▶ [About this task]
In the records below, find the line that contains "Stroller wagon not included". Retype that line and all the lines after it through the end, leaving out the pictures.

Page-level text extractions

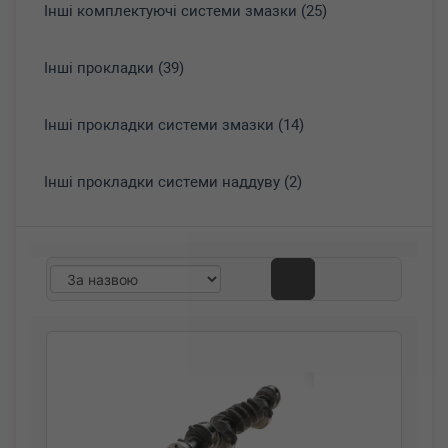
Інші комплектуючі системи змазки (25)
Інші прокладки (39)
Інші прокладки системи змазки (14)
Інші прокладки системи наддуву (2)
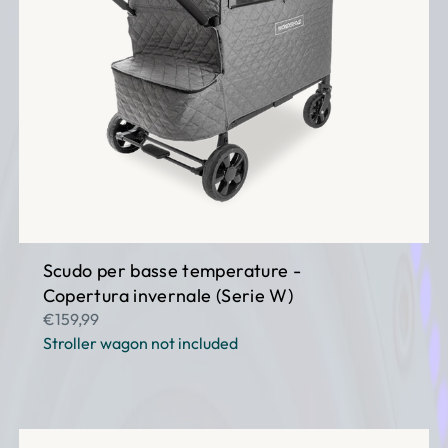
â
Scudo per basse temperature -
Copertura invernale (Serie W)
€159,99
Stroller wagon not included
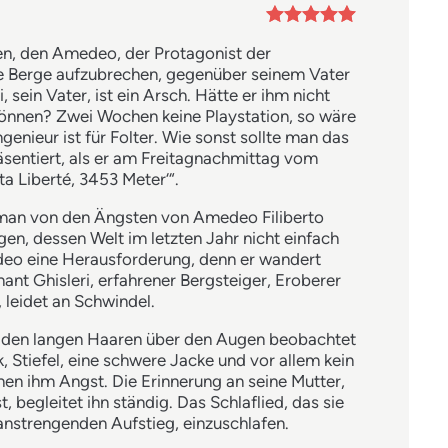
Bewertet mit
n, den Amedeo, der Protagonist der
5
von 5
ie Berge aufzubrechen, gegenüber seinem Vater
 sein Vater, ist ein Arsch. Hätte er ihm nicht
önnen? Zwei Wochen keine Playstation, so wäre
genieur ist für Folter. Wie sonst sollte man das
sentiert, als er am Freitagnachmittag vom
 Liberté, 3453 Meter‘“.
oman von den Ängsten von Amedeo Filiberto
en, dessen Welt im letzten Jahr nicht einfach
edeo eine Herausforderung, denn er wandert
nant Ghisleri, erfahrener Bergsteiger, Eroberer
 leidet an Schwindel.
er den langen Haaren über den Augen beobachtet
 Stiefel, eine schwere Jacke und vor allem kein
n ihm Angst. Die Erinnerung an seine Mutter,
t, begleitet ihn ständig. Das Schlaflied, das sie
anstrengenden Aufstieg, einzuschlafen.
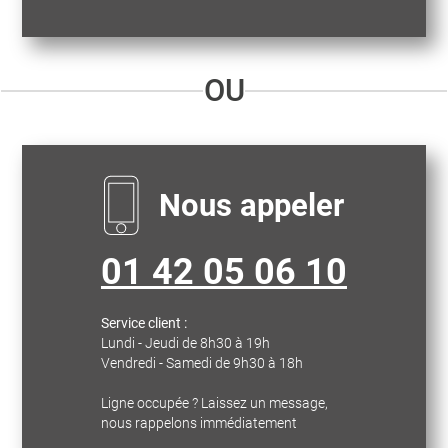
OU
Nous appeler
01 42 05 06 10
Service client :
Lundi - Jeudi de 8h30 à 19h
Vendredi - Samedi de 9h30 à 18h
Ligne occupée ? Laissez un message,
nous rappelons immédiatement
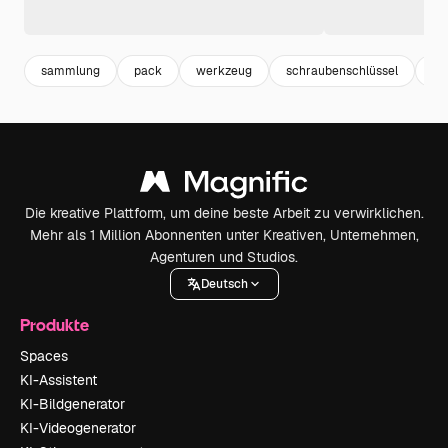
sammlung
pack
werkzeug
schraubenschlüssel
el
Die kreative Plattform, um deine beste Arbeit zu verwirklichen.
Mehr als 1 Million Abonnenten unter Kreativen, Unternehmen,
Agenturen und Studios.
Deutsch
Produkte
Spaces
KI-Assistent
KI-Bildgenerator
KI-Videogenerator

▶ [Solution below]
Stroller wagon not included
Bewertet mit
n, den Amedeo, der Protagonist der
5
von 5
ie Berge aufzubrechen, gegenüber seinem Vater
 sein Vater, ist ein Arsch. Hätte er ihm nicht
önnen? Zwei Wochen keine Playstation, so wäre
genieur ist für Folter. Wie sonst sollte man das
sentiert, als er am Freitagnachmittag vom
 Liberté, 3453 Meter‘“.
oman von den Ängsten von Amedeo Filiberto
en, dessen Welt im letzten Jahr nicht einfach
edeo eine Herausforderung, denn er wandert
nant Ghisleri, erfahrener Bergsteiger, Eroberer
 leidet an Schwindel.
er den langen Haaren über den Augen beobachtet
 Stiefel, eine schwere Jacke und vor allem kein
n ihm Angst. Die Erinnerung an seine Mutter,
t, begleitet ihn ständig. Das Schlaflied, das sie
anstrengenden Aufstieg, einzuschlafen.
OU
Nous appeler
01 42 05 06 10
Service client :
Lundi - Jeudi de 8h30 à 19h
Vendredi - Samedi de 9h30 à 18h
Ligne occupée ? Laissez un message,
nous rappelons immédiatement
sammlung
pack
werkzeug
schraubenschlüssel
el
Die kreative Plattform, um deine beste Arbeit zu verwirklichen.
Mehr als 1 Million Abonnenten unter Kreativen, Unternehmen,
Agenturen und Studios.
Deutsch
Produkte
Spaces
KI-Assistent
KI-Bildgenerator
KI-Videogenerator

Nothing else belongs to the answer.